Every time you hear the baseball savants rave about the "genius" of the comfortably retired Tony LaRussa don't you also wonder how come if he's so smart he couldn't figure out what those "Bash Brothers" -- Jose Canseco and Mark McGwire -- were up to over the course of a dozen years in Oakland? My hunch is that Tony was so busy dazzling the media he didn't have time to pay attention to what was happening in his own locker room. I say if McGwire doesn't belong in the Hall of Fame then neither does LaRussa.

Grapes on ice

Finally, in his latter day role as Canadian television's resident court jester, old pal Don Cherry isn't taken too seriously anymore. He labored a player's lifetime in hockey's salt-mines for servant's wages. Now he makes a killing dressing outlandishly and bellowing whatever fool thing amuses him or irritates the establishment. More power to him, says I.

But in all his buffoonery "Grapes" knows the game if ever a man did, and his near bellicose weekly rant on CBC telecasts in favor of changing the old "icing" rule ought to be taken seriously in the effort to curb injuries and especially the rise in concussions. Grapes argues, and he documents the point well, that an alarming number of "bad hits" result from the needless chase to "touch up" the puck on icing calls. Make them automatic and let on-ice officials call them without a "touch-up," he argues, thereby eliminating the needless dash that too often ends with the defensemen running down the puck getting needlessly drilled against the boards by the forward who arrives a step behind him. If it happens only once a game it results in too many injuries.

The proposed return of the red-line aimed at slowing down the game and curbing the runaway freight train collisions also much on the rise is another logical consideration in the crusade to make the game safer. Mid-ice collisions and bad hits on the boards are much more dangerous than the stray fisticuffs that command too much of the attention.
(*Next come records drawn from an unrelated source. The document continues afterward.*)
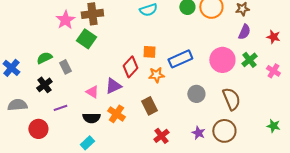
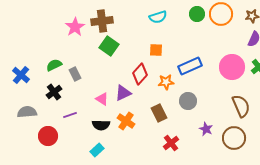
green square: (86, 39) -> (109, 46), moved
orange square: (149, 52) -> (156, 50), moved
gray circle: (196, 94) -> (188, 101), moved
purple star: (198, 133) -> (206, 129), moved

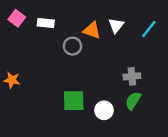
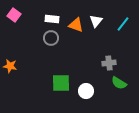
white rectangle: (46, 23) -> (52, 19), moved
gray circle: (72, 46) -> (51, 38), moved
green semicircle: (133, 101) -> (119, 83), moved, turned -91

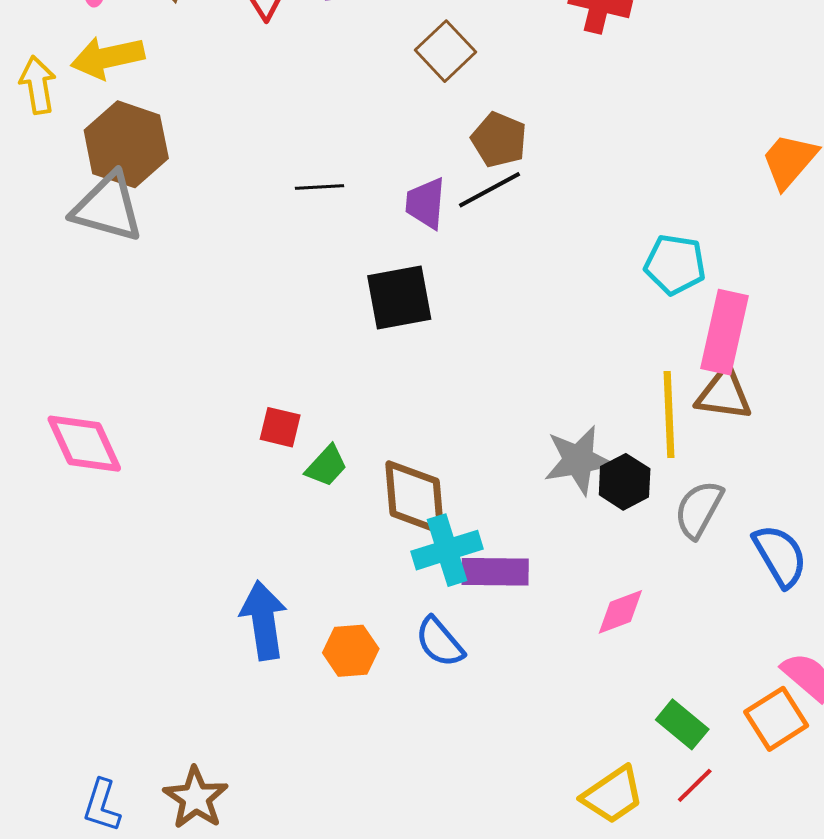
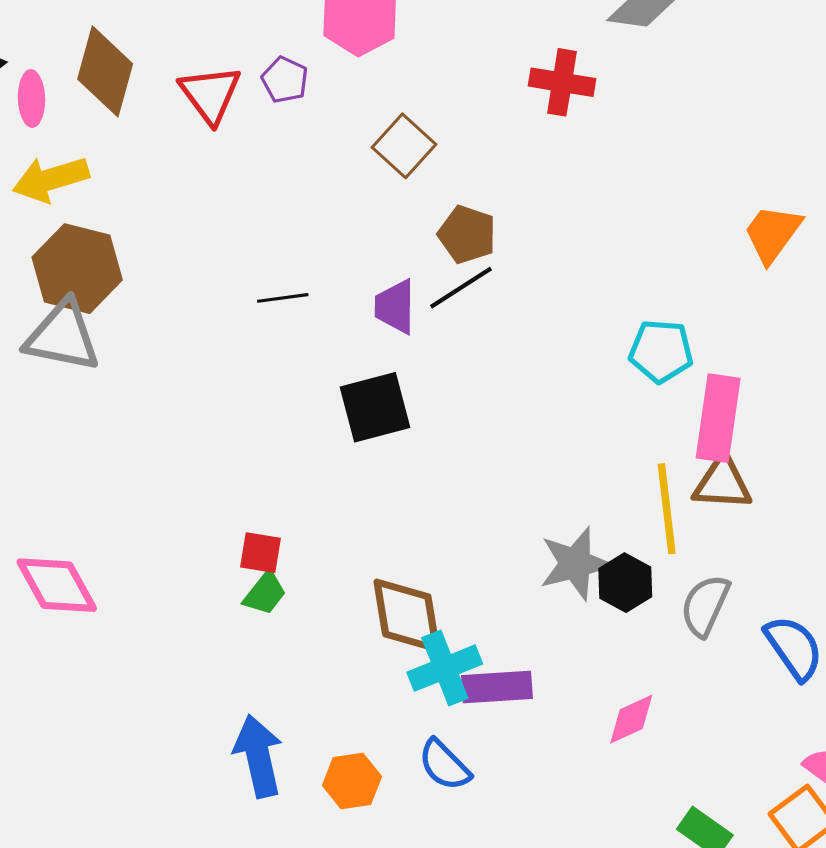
green trapezoid: (326, 466) -> (265, 593), moved

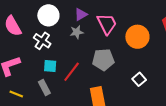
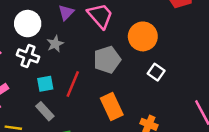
gray star: (77, 32) -> (55, 44), moved
orange circle: (137, 37) -> (143, 36), moved

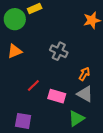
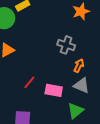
gray cross: (59, 51) -> (66, 45), moved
This too is Cherry's position. But the league is now run by cadres of lawyers in concert with ad-men and TV producers, few of whom ever strapped on a pair of skates let alone played the game. Such changes as they come up with will undoubtedly be the wrong ones, just like the brilliant idea of the losses that aren't losses.

Frankly, for commissioner I'd take Grapes in his zany costumes and Falstaffian fulminations any day over the starchy Madison Ave barrister they got from the NBA. But I doubt Grapes would want the job. He's having too much fun.